Z drugiej strony rozumiem frustrację tych uczestników wiedeńskiego spotkania, którzy marzą o zamknięciu oddziałów ONZ odpowiedzialnych za narkotyki. Na Filipinach od ponad pół roku metodycznie morduje się użytkowników metaamfetaminy, z rąk policji i samozwańczych stróżów prawa zginęło ponad 8 tysięcy osób. Prezydent Rodrigo Duterte nie przejmuje się potępiającymi go listami wysyłanymi przez oenzetowskich oficjeli i morduje dalej. Na horyzoncie nie widać nikogo, kto mógłby go powstrzymać.

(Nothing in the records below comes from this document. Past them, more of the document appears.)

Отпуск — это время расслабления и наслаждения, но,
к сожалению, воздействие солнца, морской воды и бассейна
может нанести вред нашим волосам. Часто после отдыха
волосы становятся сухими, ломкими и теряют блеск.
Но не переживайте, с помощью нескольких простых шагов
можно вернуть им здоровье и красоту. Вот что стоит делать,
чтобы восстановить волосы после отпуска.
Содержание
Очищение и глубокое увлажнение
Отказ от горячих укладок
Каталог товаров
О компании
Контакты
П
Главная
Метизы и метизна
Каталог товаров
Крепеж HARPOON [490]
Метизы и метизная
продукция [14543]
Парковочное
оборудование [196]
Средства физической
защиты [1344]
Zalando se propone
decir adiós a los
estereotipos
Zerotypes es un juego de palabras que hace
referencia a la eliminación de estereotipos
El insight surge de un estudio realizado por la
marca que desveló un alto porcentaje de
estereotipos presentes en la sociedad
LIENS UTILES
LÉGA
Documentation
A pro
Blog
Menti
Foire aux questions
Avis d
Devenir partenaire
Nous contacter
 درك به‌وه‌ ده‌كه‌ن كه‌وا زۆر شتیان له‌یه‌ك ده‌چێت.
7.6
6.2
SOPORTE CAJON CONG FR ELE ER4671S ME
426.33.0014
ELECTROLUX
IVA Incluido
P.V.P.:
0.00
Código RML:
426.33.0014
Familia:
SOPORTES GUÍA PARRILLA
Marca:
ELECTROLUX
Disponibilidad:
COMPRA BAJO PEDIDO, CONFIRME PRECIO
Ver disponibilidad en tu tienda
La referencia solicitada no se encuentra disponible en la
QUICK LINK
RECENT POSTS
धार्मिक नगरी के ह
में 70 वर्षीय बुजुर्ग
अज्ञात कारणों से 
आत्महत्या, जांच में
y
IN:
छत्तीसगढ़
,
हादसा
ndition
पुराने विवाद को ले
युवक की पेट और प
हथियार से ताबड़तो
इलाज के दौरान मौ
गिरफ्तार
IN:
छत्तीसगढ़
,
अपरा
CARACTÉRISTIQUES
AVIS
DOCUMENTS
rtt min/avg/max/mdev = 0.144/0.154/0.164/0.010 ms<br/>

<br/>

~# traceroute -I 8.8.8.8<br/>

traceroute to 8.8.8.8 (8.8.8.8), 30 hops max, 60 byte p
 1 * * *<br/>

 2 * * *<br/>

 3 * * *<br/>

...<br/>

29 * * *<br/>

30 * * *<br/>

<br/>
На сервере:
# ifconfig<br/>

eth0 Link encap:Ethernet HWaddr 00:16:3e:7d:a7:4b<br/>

W tym samym czasie kraje, które chciałyby legalizować rynek obrotu narkotykami, stają przed wyborem: prowadzić progresywną politykę narkotykową na granicy prawa międzynarodowego (a czasem otwarcie wbrew temu prawu) czy pozostać przy szkodliwym status quo i się nie narażać? ONZ nie potrafi zatrzymać morderczej wojny z narkotykami, ale skutecznie opóźnia bardziej postępowe reformy – np. legalizację marihuany.
ONZ jest przestarzały, bezsilny i łatwo wpisać go w rolę stetryczałego dziada, który do znudzenia opowiada, że warto rozmawiać, prowadzić dialog, bo inaczej będzie wojna. To wszystko prawda. Tylko, że wojna z narkotykami już jest i trwa w najlepsze, a konwencje tylko wywierają większą presję na państwa członkowskie, żeby ścigały przestępców narkotykowych.